I was surrounded by people and completely alone. It was my first networking event in a new job and I had no idea what to do. I didn’t know what to say or to whom.
Thank goodness for Susan. She sat down beside me, took genuine interest in me and eventually turned my panic into a manageable level of discomfort. We shared some stories that night, which helped us connect and build rapport quickly.
Fast forward 15 years. I don’t remember the details of our conversation, but I’ll never forget how Susan made me feel. She rescued me from all that ugly awkwardness. She reached out to me, asked sincere questions and connected with me beyond the usual “what do you do, who do you work with, do you have a card?”
I’ve been to more networking events in the last year than I have in my entire 18-year career. Before each one, I get a little anxious. Before each one, I think of Susan and how she made me feel. And because of that experience with her, I remember that I just need to be myself, trust my instincts and rely on my strengths.
Networking doesn’t have to be a necessary pain to grow your business . . .
Talking to strangers can be awkward. Now that I’m making the networking rounds more regularly, I’ve learned that when I lean on the principles of storytelling, I actually have fun discovering and connecting with strangers in the room. We do business with people we relate to and trust so why not pepper in some stories?
Next time you’re feeling awkward at a networking event, try these 3 powerful story-inspired skills [Tweet This!].
Before each networking event, I express gratitude for each person I’m about to meet. This calms me and neutralizes transaction-minded behavior. Getting all wrapped up in your own anxiety-ridden story is likely to result in an icy reception. When you shift your energy from yourself to the people in the room, you ditch the air of desperation and your natural authority shines.
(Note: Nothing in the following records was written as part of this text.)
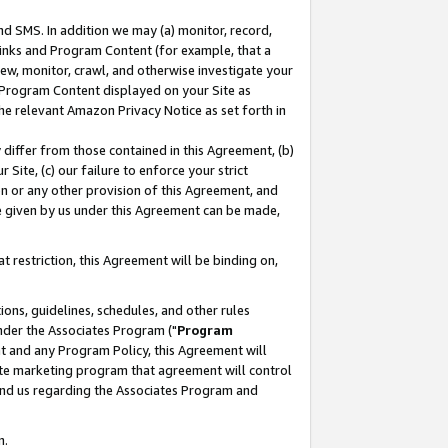
nd SMS. In addition we may (a) monitor, record,
 Links and Program Content (for example, that a
ew, monitor, crawl, and otherwise investigate your
f Program Content displayed on your Site as
he relevant Amazon Privacy Notice as set forth in
y differ from those contained in this Agreement, (b)
 Site, (c) our failure to enforce your strict
on or any other provision of this Agreement, and
e given by us under this Agreement can be made,
 restriction, this Agreement will be binding on,
ons, guidelines, schedules, and other rules
nder the Associates Program ("
Program
nt and any Program Policy, this Agreement will
iate marketing program that agreement will control
and us regarding the Associates Program and
n.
2. Ask Thoughtful Questions
Asking (and answering) the same old questions gets boring after a few of these events. Be genuinely curious. Instead of asking “What do you do?”, try “How did you get into ____?” to get a more revealing answer. When you ask questions like “What brought you here?” or “What are you excited about in your business these days?” it makes you stand out and fires up your networking buddy. It also gives you an opportunity to listen for how you fit into their story.
3. Share Your Own Story
Once you’ve got the introductions/elevator pitches out of the way, it’s time to start listening for your opportunity to open up. Hint: People tend to reciprocate, so if you ask thoughtful questions, the person you’re talking with will likely ask them back. This is when you want to have your story ready to go. Be mindful of the other person’s time and level of interest. You may only have a minute or two, so practice telling your story (usually the story of why you do what you do) in a compelling but concise way.